Pianto inconsolabile: come comportarsi

Nei bambini il pianto è molto frequente. Soprattutto prima di incominciare a parlare.

Pianto inconsolabile come comportarsi

Il pianto costituisce un modo importante di comunicare con voi prima di saper parlare.

I bambini piangono molto ed alle volte comprendere le ragioni del loro pianto può essere difficile.

Spesso il pianto mette in agitazione i genitori.

Viene quasi sempre collegato a un malessere da interpretare per poi risolverlo.

Non è sempre un malessere o un dolore a causare il pianto. Non sempre i bambini piangono perché hanno una malattia.

Il pianto può essere una richiesta di attenzione, di contatto soprattutto nei confronti della madre.

Oppure può essere un segno di stanchezza o di stimolazione eccessiva.

Può anche essere semplicemente il modo con cui i piccoli manifestano le proprie sensazioni. Come: piacere, paura, noia, irritazione.

L’unico modo che hanno per comunicare la fame, la sete, il sonno, il caldo o il freddo.

La prima cosa da fare è mantenere sempre la calma. Anche se il pianto non si calma ed è inconsolabile.

Infatti il bimbo percepisce subito l’ansia e il nervosismo che affliggono i genitori esasperati dal suo pianto.

Questo non aiuta ma peggiora la situazione.

Non serve a nulla spaventarsi e correre in pronto soccorso.

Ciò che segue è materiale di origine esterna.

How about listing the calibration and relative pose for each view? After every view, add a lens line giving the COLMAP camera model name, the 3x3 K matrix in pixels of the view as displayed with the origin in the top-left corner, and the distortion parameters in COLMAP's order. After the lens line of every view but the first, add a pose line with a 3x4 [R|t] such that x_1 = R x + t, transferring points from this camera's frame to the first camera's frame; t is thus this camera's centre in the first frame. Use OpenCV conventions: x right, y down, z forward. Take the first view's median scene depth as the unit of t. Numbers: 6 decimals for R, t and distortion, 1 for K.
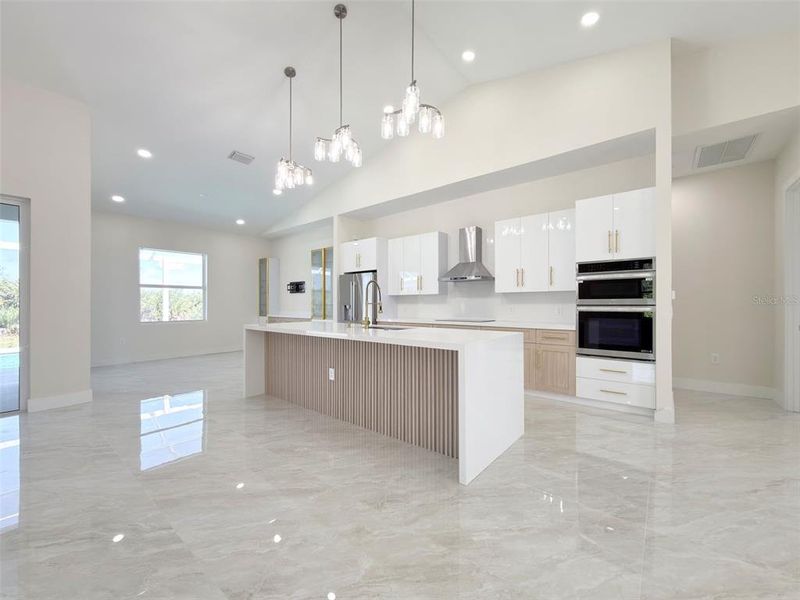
lens RADIAL K [[328.1, 0, 400.0], [0, 328.1, 300.0], [0, 0, 1]] dist [0.001234, 0.000152]
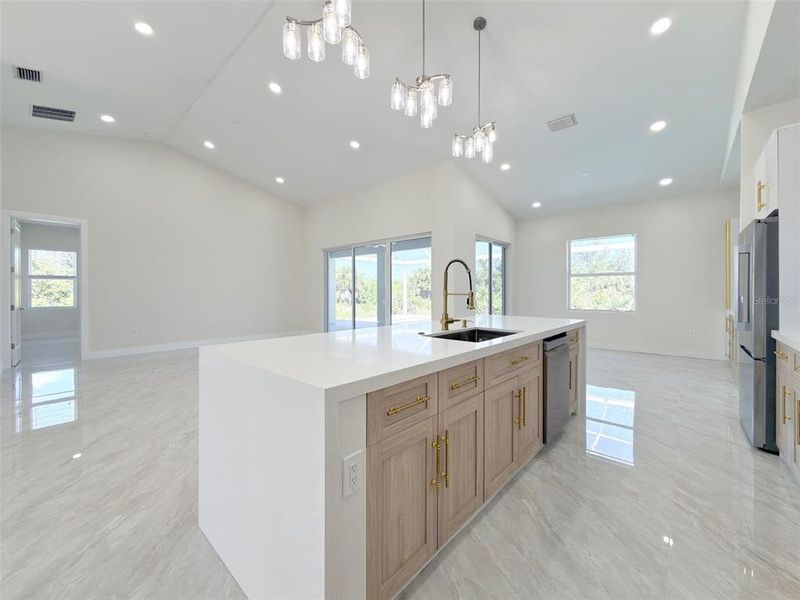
lens RADIAL K [[321.5, 0, 400.3], [0, 321.5, 290.6], [0, 0, 1]] dist [0.002028, 0.000148]
pose [[-0.045273, -0.002357, -0.998972, 0.484425], [0.013363, 0.999906, -0.002964, 0.004583], [0.998885, -0.013483, -0.045238, 0.775755]]
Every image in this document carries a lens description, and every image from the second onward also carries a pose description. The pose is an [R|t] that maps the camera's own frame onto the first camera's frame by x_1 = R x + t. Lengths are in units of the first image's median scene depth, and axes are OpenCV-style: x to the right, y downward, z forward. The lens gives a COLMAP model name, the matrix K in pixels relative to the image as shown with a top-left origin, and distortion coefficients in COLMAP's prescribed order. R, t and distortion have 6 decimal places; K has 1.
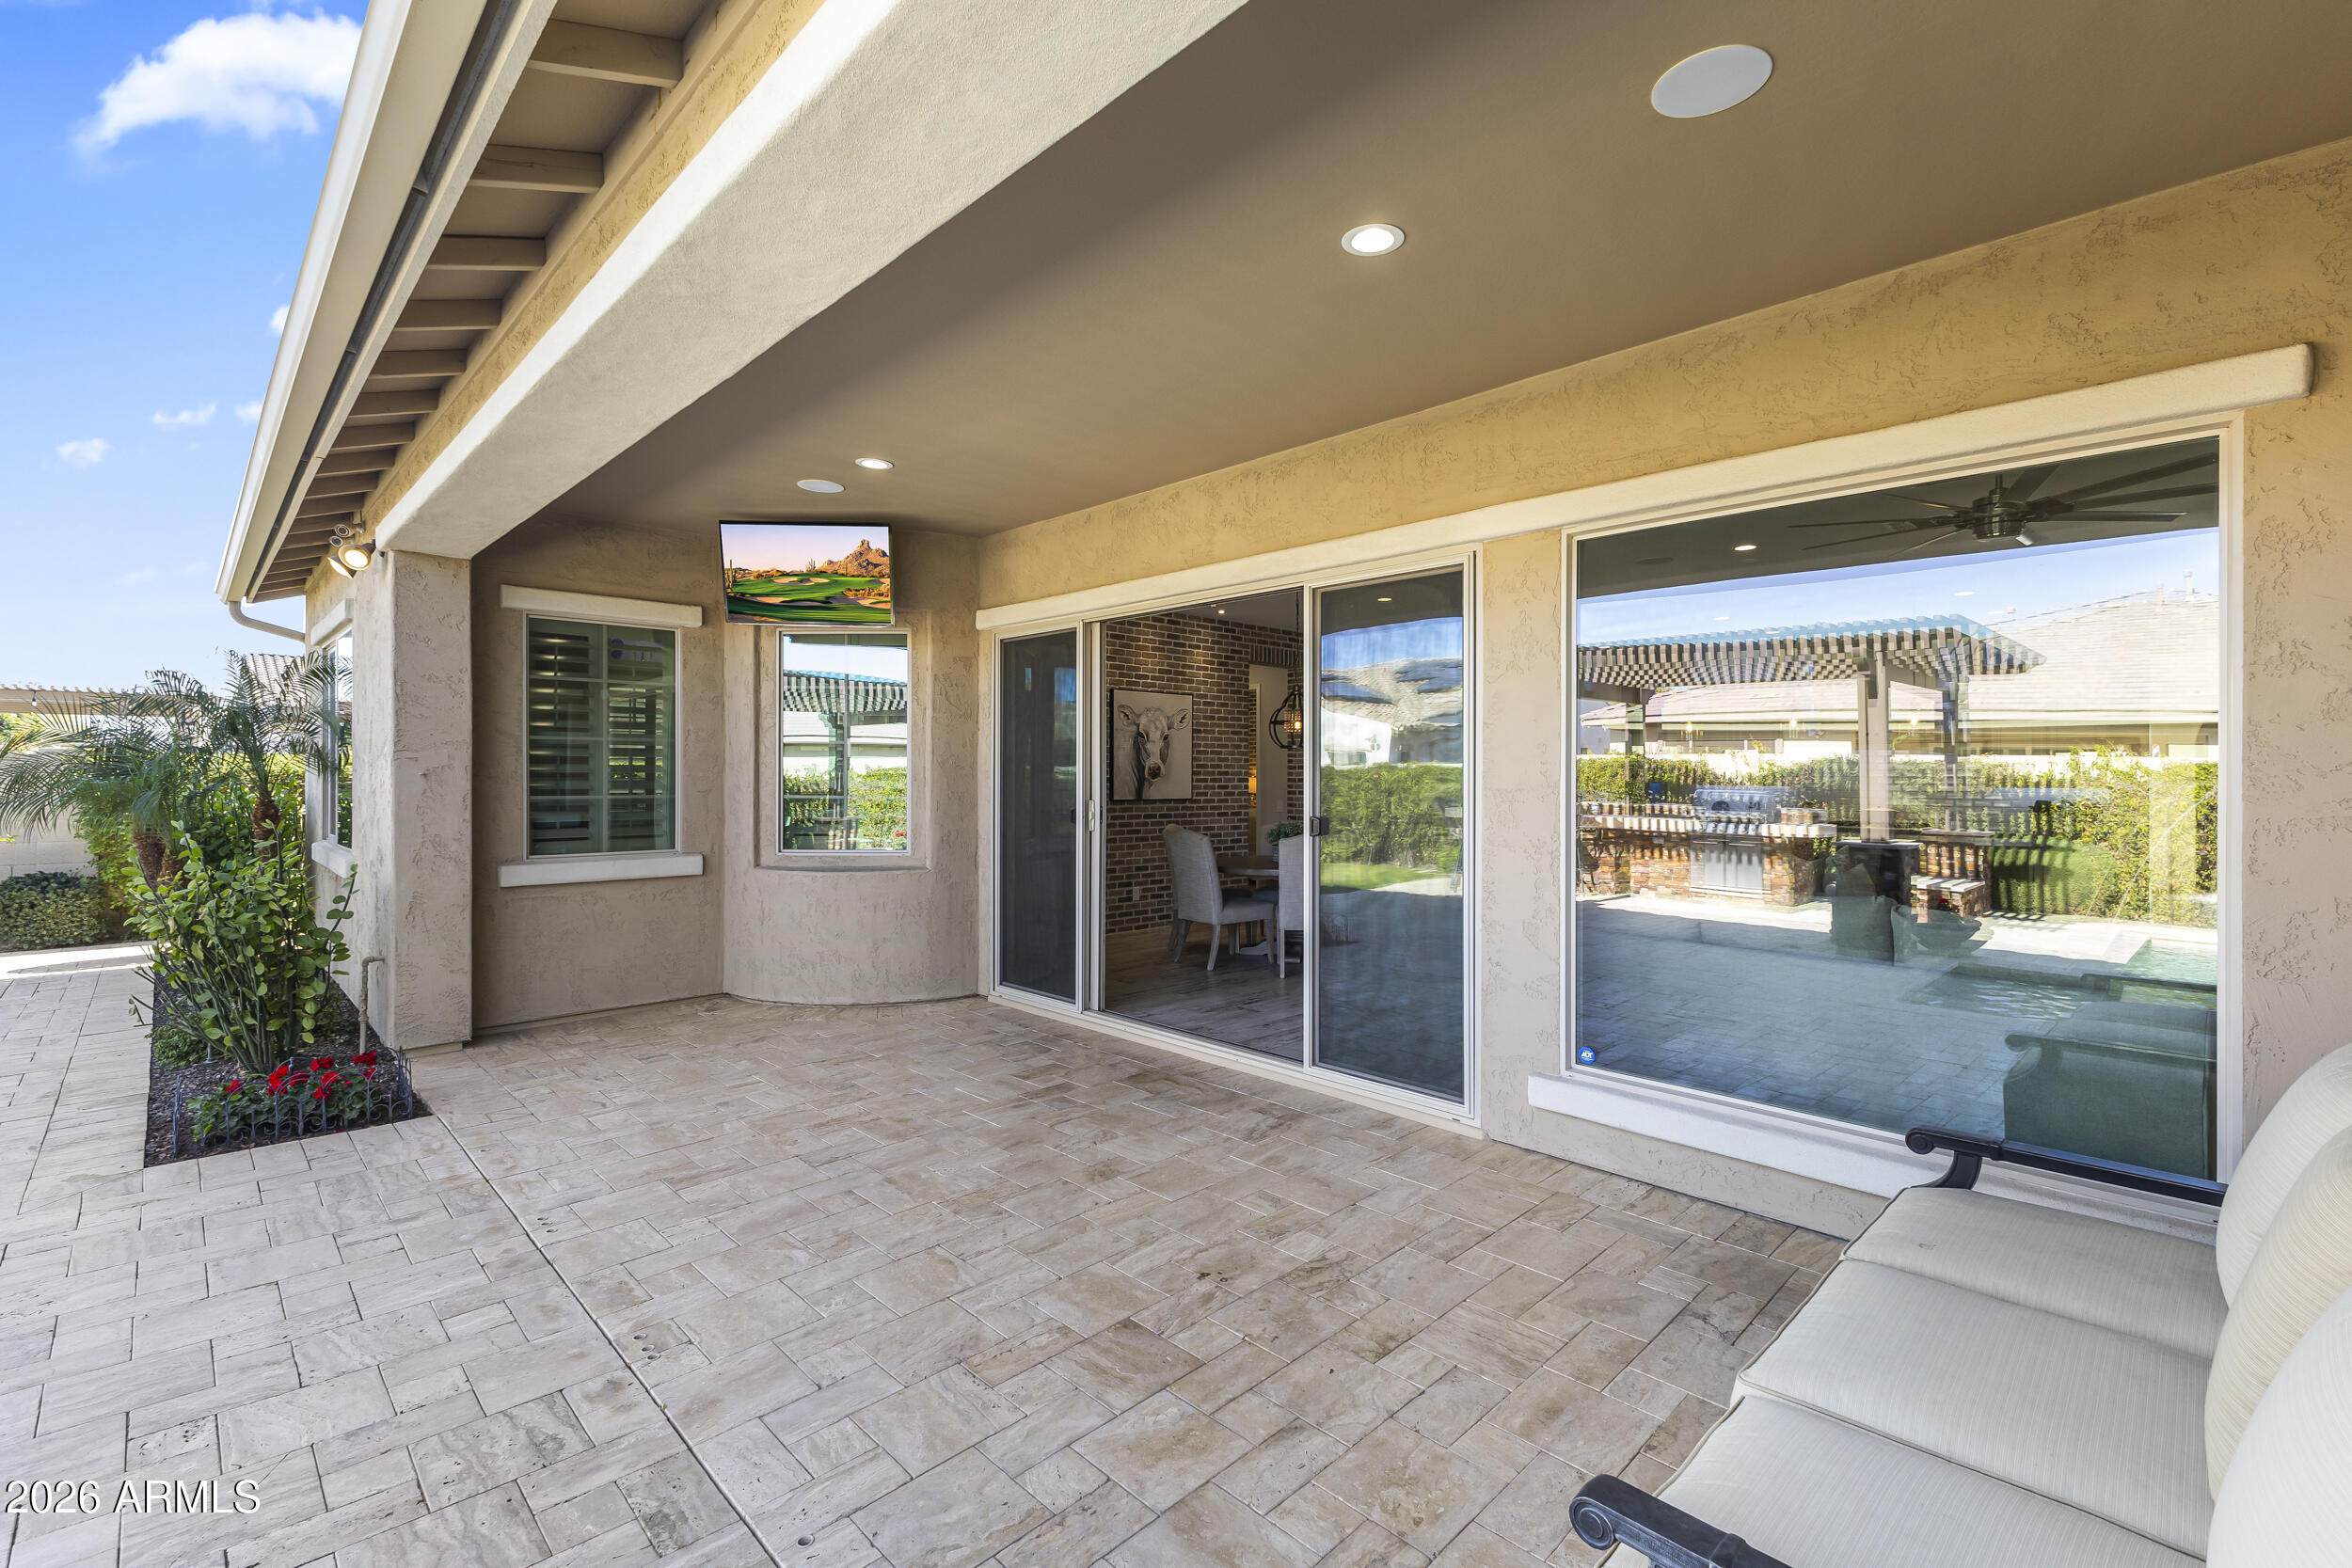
lens RADIAL K [[1035.1, 0, 1182.7], [0, 1035.1, 771.8], [0, 0, 1]] dist [0.020415, -0.004065]
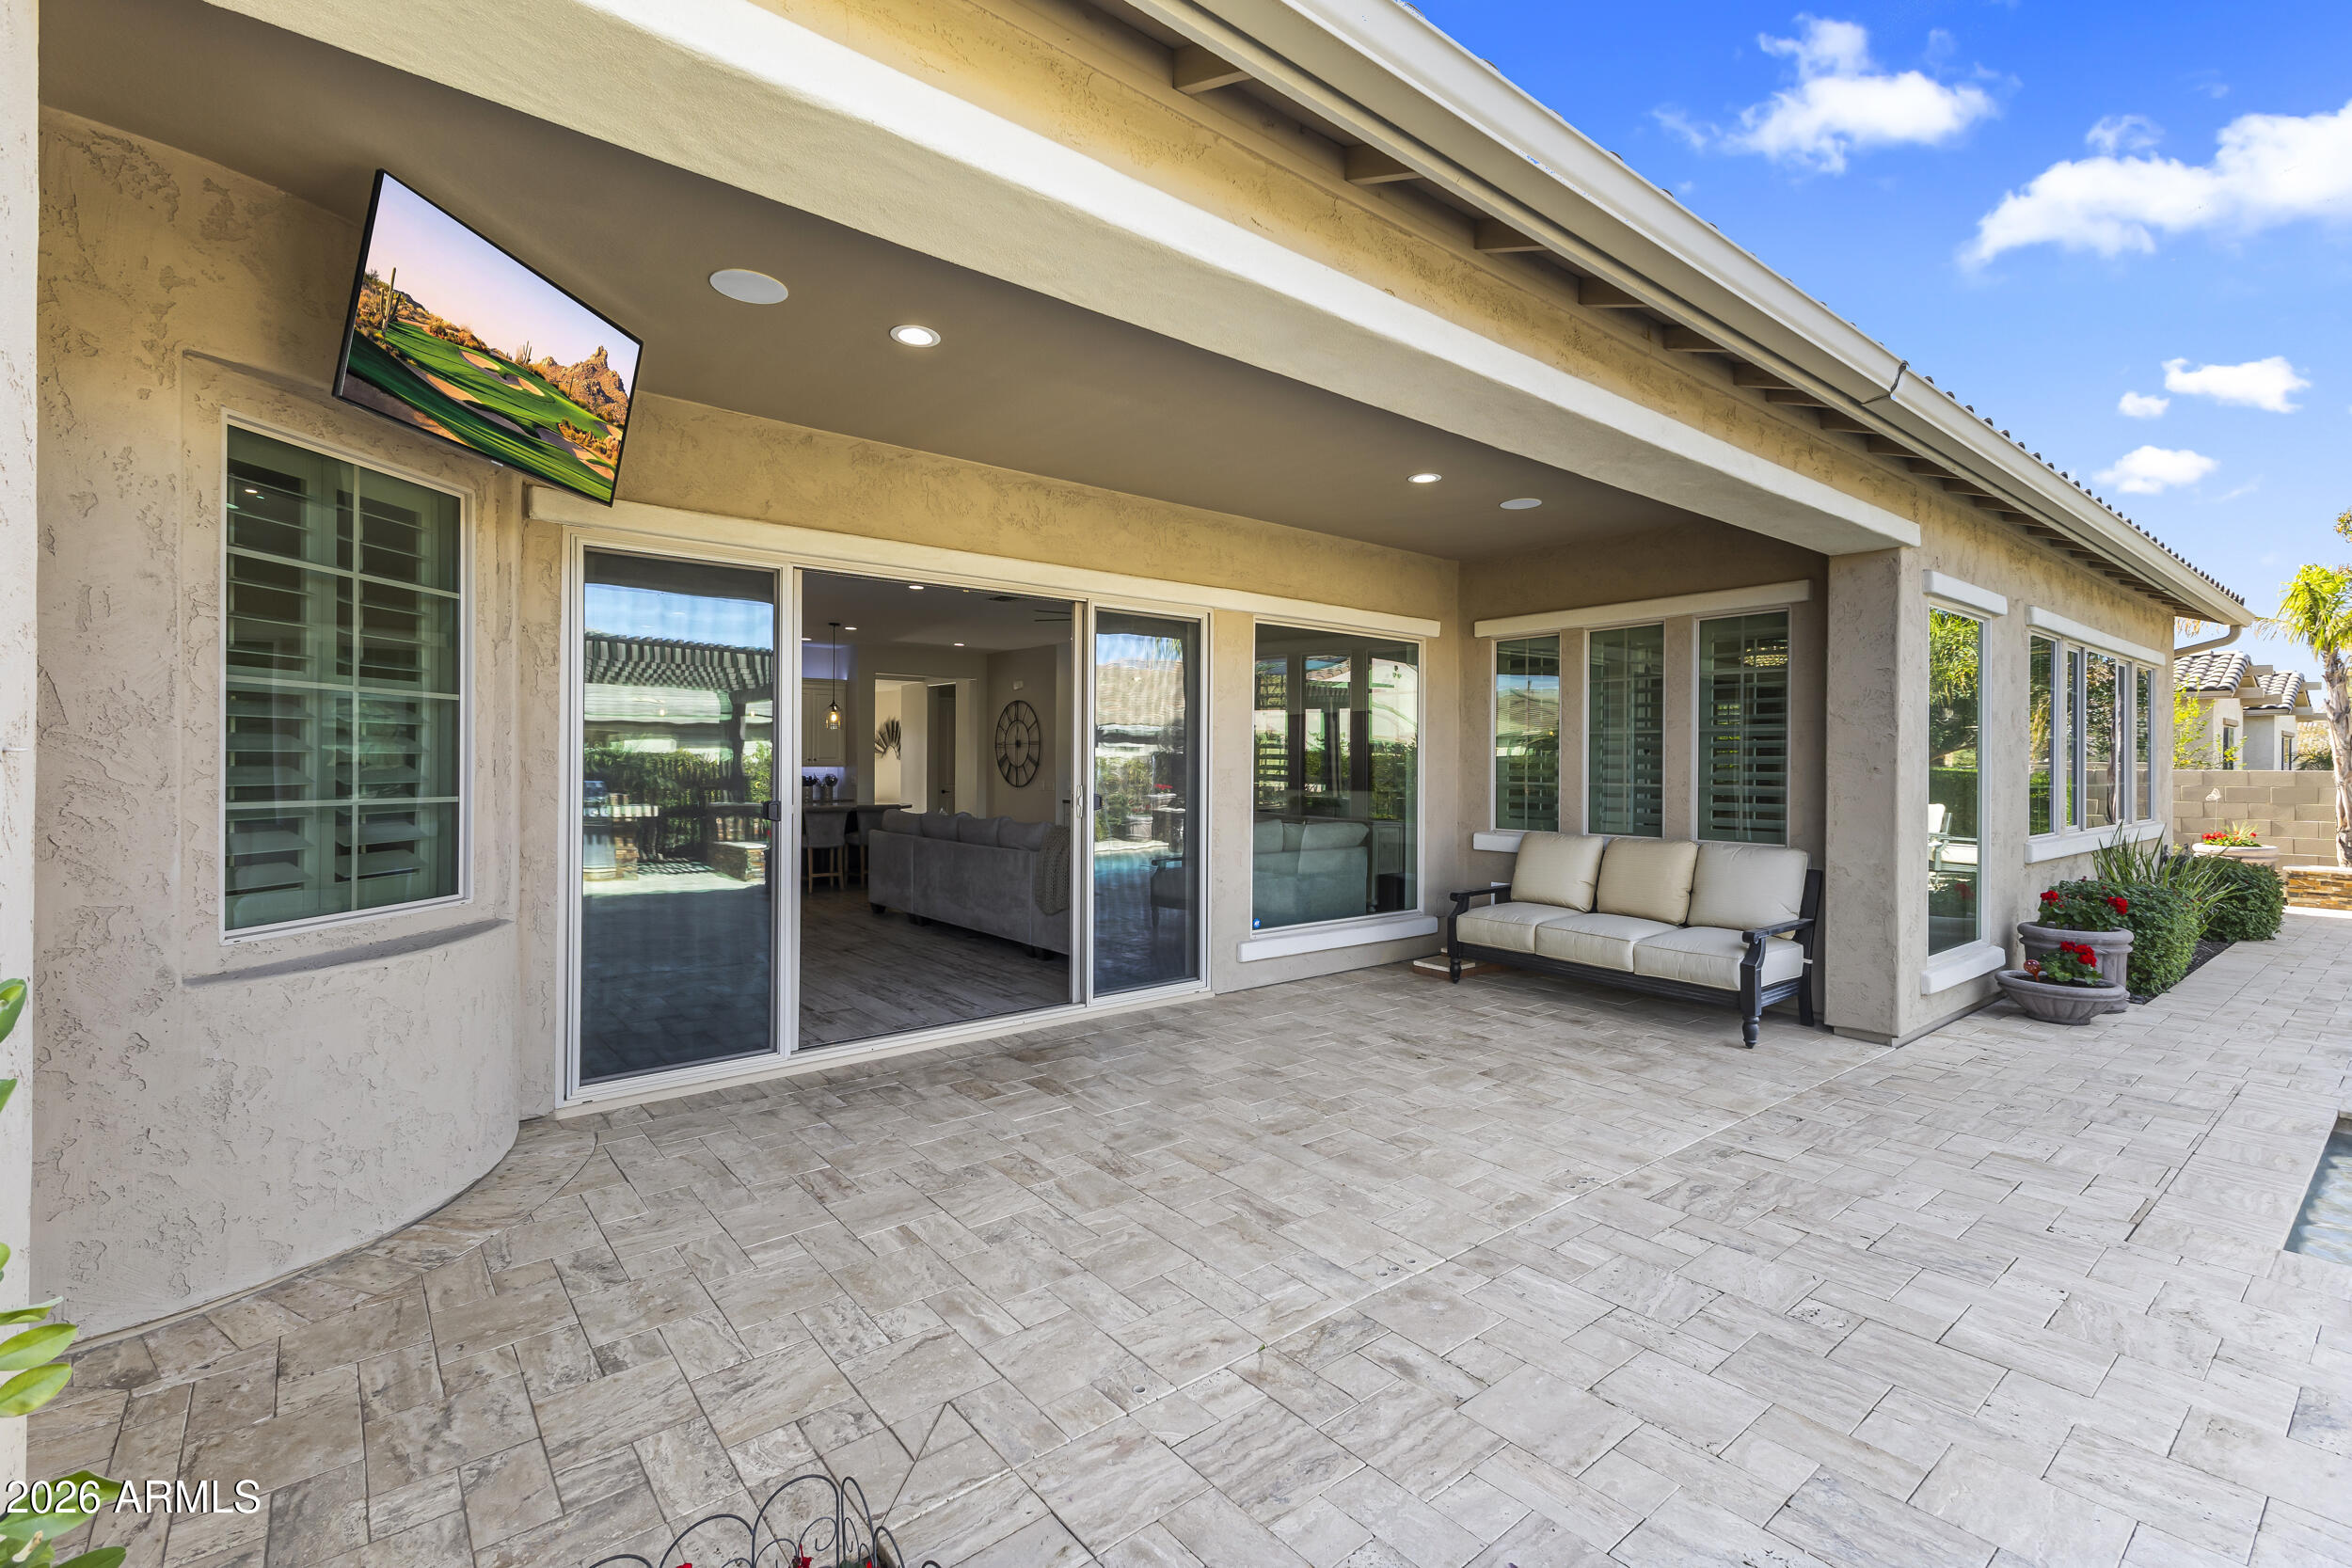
lens RADIAL K [[1035.1, 0, 1176.4], [0, 1035.1, 759.6], [0, 0, 1]] dist [0.020415, -0.004065]
pose [[0.088783, 0.001627, 0.996050, -1.238549], [-0.006529, 0.999978, -0.001051, 0.003758], [-0.996030, -0.006410, 0.088792, 0.914120]]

Anche se può essere una reazione normale.

Dobbiamo cercare di scacciare l’agitazione, l’ansia e la paura.

Il pianto è una cosa normale in un bambino. La sua intensità non è necessariamente proporzionata al malessere

L’80-90% dei bambini nei primi mesi di vita ha crisi di pianto che possono durare anche 20-60 minuti o più a lungo. Pianti che esprimono momenti di disagio, non necessariamente correlati ad una malattia.

I genitori devono sapere che il pianto può essere in consolabile. Non si devono sentire quindi frustrati o in colpa se non riescono a calmarlo.

Come aiutare i vostri bambini

Possono essere utili piccoli accorgimenti.

E’ utile accarezzarlo dolcemente e lui capirà che non è più solo. Vanno evitati movimenti improvvisi perché lo spaventano.

Prendete in braccio il bambino dolcemente, ma con presa sicura.

I neonati odiano essere “sballottati”. Quindi utilizzate tutte e due le mani: una dietro la testa, l’altra sotto il sederino.

Cullatelo, massaggiatelo, parlategli. Posizionate il bambino a contatto con la pelle.

Spegnete le luci, mantenete l’ambiente tranquillo. Ciò aiuta a calmare anche voi.

Ditegli parole rassicuranti con voce bassa e dolce. Canticchiate canzoncine che vi piacciono, provate a fargli un bagnetto.

Il bambino può piangere semplicemente perché ha fame. Per questo vanno rispettati i suoi tempi e le sue richieste.

Può piangere perché ha troppo caldo o troppo freddo.

Accertatevi che non senta caldo o freddo. Tenete la temperatura della stanza intorno ai 18 – 21ºC.

Avvolgetelo in una coperta leggera o in un lenzuolo di cotone senza bloccare però le gambe o le braccia.

Potrebbe avere un fastidio. E’ utile cambiargli il pannolino, fargli fare il ruttino, frizionare leggermente la schiena o massaggiare il pancino.

Massaggiategli la pancia in senso orario per favorire l’eliminazione dell’aria.

Potrebbe avere il naso chiuso.

Potrebbe essere utile cercare la posizione in cui il bambino sembra stare meglio.

Cercate di distrarre il bambino anche cambiando stanza od offrendogli qualche nuovo stimolo.

Non tenete il bambino in braccio durante una discussione.

Quando siete molto infastiditi e arrabbiati con lui mettetelo nella culla e lasciate la stanza. Cercate di calmarvi.

Chiamate qualcuno per un aiuto se vi sentite presi dal panico.

Se siete troppo stanche fatevi aiutare dal papà, da un’amica o dai nonni: il neonato sente anche la vostra stanchezza e il nervosismo.

La vostra angoscia non fa che peggiorare il pianto del bambino.

Se vi rendete conto che qualcosa non va, che il pianto lascia supporre un dolore, provoca pallore o arrossamento del viso e sudorazione, non esitate a contattare il pediatra.